## [Task]
Every line of the listing below should be written out exactly, minus its pictures.
====== Task material
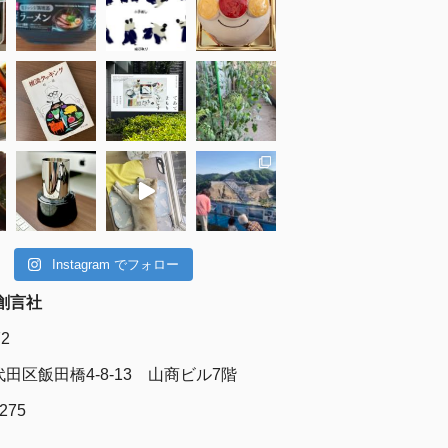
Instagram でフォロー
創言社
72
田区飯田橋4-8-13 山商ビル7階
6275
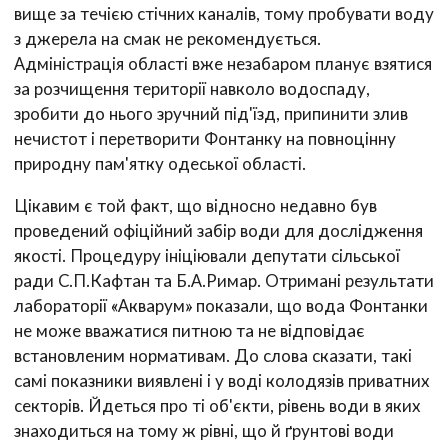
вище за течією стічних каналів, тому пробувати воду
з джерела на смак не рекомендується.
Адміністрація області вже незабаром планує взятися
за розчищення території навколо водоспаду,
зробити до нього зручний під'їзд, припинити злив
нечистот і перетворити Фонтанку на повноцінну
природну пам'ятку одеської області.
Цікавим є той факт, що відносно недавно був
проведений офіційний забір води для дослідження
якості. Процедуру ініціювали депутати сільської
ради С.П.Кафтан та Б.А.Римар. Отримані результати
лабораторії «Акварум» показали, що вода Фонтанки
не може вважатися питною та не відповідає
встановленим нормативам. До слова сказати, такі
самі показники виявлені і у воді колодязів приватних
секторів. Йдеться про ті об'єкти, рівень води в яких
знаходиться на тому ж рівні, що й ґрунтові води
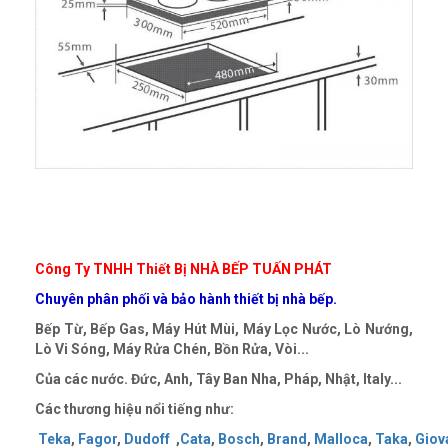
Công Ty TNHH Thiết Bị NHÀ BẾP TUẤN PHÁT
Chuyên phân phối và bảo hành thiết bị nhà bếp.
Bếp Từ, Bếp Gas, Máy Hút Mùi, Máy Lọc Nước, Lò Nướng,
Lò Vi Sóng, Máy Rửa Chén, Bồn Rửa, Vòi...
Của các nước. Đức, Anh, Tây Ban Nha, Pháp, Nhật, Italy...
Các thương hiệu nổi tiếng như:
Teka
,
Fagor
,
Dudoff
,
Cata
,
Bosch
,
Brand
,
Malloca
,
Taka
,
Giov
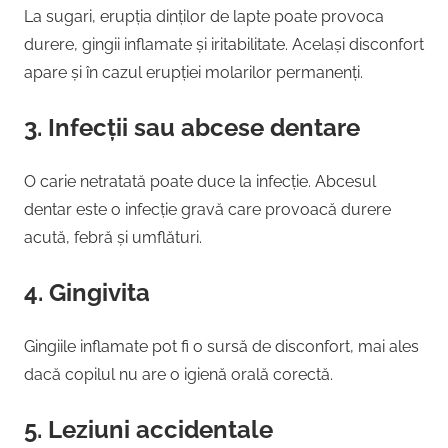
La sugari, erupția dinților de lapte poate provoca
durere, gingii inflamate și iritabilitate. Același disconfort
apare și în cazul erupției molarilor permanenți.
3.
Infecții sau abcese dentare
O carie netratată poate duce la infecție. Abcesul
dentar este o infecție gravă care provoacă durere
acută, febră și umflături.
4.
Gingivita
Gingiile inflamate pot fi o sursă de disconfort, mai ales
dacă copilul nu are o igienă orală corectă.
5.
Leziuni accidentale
============
## [Result for this exercise]
Instagram でフォロー
創言社
72
田区飯田橋4-8-13 山商ビル7階
6275
вище за течією стічних каналів, тому пробувати воду
з джерела на смак не рекомендується.
Адміністрація області вже незабаром планує взятися
за розчищення території навколо водоспаду,
зробити до нього зручний під'їзд, припинити злив
нечистот і перетворити Фонтанку на повноцінну
природну пам'ятку одеської області.
Цікавим є той факт, що відносно недавно був
проведений офіційний забір води для дослідження
якості. Процедуру ініціювали депутати сільської
ради С.П.Кафтан та Б.А.Римар. Отримані результати
лабораторії «Акварум» показали, що вода Фонтанки
не може вважатися питною та не відповідає
встановленим нормативам. До слова сказати, такі
самі показники виявлені і у воді колодязів приватних
секторів. Йдеться про ті об'єкти, рівень води в яких
знаходиться на тому ж рівні, що й ґрунтові води
Công Ty TNHH Thiết Bị NHÀ BẾP TUẤN PHÁT
Chuyên phân phối và bảo hành thiết bị nhà bếp.
Bếp Từ, Bếp Gas, Máy Hút Mùi, Máy Lọc Nước, Lò Nướng,
Lò Vi Sóng, Máy Rửa Chén, Bồn Rửa, Vòi...
Của các nước. Đức, Anh, Tây Ban Nha, Pháp, Nhật, Italy...
Các thương hiệu nổi tiếng như:
Teka
,
Fagor
,
Dudoff
,
Cata
,
Bosch
,
Brand
,
Malloca
,
Taka
,
Giov
La sugari, erupția dinților de lapte poate provoca
durere, gingii inflamate și iritabilitate. Același disconfort
apare și în cazul erupției molarilor permanenți.
3.
Infecții sau abcese dentare
O carie netratată poate duce la infecție. Abcesul
dentar este o infecție gravă care provoacă durere
acută, febră și umflături.
4.
Gingivita
Gingiile inflamate pot fi o sursă de disconfort, mai ales
dacă copilul nu are o igienă orală corectă.
5.
Leziuni accidentale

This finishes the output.